Analysts learn by doing, and the best analysts learn from their mistakes. However, mistakes in intelligence work are dreaded, and one never wants to hear the words "intelligence failure." Intelligence failures are often disastrous, and lives may be lost. It is important, therefore, to constantly work at improving the mind and never accept old habits of thinking. Methods of thought have evolved with respect to intelligence analysis, but they appear to have largely excluded geospatial analytics.
Dr. Rob Johnston in his work Analytic Culture in the US Intelligence Community: An Ethnographic Study (2005) finds no baseline standard analytic method for the Intelligence Community. He also finds the validation of data is questionable, and there is much more emphasis on avoiding error than in-depth analysis. Overall, his research suggests the need for serious study of analytic methods in the communities of practice.

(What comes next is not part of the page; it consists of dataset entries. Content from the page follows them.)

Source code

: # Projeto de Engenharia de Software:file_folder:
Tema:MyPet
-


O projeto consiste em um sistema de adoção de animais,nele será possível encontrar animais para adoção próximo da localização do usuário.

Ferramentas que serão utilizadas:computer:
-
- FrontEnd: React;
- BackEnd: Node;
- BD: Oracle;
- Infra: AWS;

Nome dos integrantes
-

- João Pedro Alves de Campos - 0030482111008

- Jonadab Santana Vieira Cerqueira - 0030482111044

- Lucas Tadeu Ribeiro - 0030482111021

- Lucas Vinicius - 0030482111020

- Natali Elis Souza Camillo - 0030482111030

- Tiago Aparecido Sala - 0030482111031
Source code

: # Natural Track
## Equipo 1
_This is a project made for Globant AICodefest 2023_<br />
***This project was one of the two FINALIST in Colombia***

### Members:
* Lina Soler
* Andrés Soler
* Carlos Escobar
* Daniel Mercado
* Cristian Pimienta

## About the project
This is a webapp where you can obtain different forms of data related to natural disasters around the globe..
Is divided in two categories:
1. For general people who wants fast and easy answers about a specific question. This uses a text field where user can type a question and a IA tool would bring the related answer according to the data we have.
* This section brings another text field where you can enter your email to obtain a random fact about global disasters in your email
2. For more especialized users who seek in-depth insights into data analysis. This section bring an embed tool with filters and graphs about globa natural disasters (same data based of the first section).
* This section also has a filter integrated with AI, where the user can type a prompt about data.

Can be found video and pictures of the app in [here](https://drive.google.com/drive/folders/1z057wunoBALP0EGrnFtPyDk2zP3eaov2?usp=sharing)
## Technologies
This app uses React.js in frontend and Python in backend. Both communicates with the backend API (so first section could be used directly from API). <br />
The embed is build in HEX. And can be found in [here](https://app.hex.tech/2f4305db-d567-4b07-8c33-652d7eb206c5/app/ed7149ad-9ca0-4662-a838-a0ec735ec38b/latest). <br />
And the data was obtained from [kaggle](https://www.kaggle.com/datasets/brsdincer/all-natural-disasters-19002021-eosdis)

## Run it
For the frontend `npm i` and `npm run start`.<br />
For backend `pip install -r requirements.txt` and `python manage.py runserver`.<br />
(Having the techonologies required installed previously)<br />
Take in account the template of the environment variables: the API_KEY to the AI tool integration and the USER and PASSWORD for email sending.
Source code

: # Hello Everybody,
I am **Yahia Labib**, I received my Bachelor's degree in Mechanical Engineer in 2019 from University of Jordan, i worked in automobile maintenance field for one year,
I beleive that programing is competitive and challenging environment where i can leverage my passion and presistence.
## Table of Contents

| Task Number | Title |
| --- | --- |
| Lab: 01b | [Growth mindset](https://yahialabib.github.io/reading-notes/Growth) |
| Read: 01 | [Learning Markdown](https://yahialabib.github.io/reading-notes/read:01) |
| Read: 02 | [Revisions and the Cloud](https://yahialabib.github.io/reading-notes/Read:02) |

It has also been my experience that there is no baseline standard analytic method for geospatial analysis. The most common practice is to develop a workflow. If the results are reviewed, it is usually conducted as a limited peer review on the basis of previous workflows. This likely produces a bias toward confirming earlier views.
While we discuss critical thinking, the validation of input geospatial data is questionable. Dr. Rob Johnston also points out that none of the analytic agencies knows much about the analytic techniques of others, and there tends to be an over emphasis on writing and communication skills rather than on analytic methods.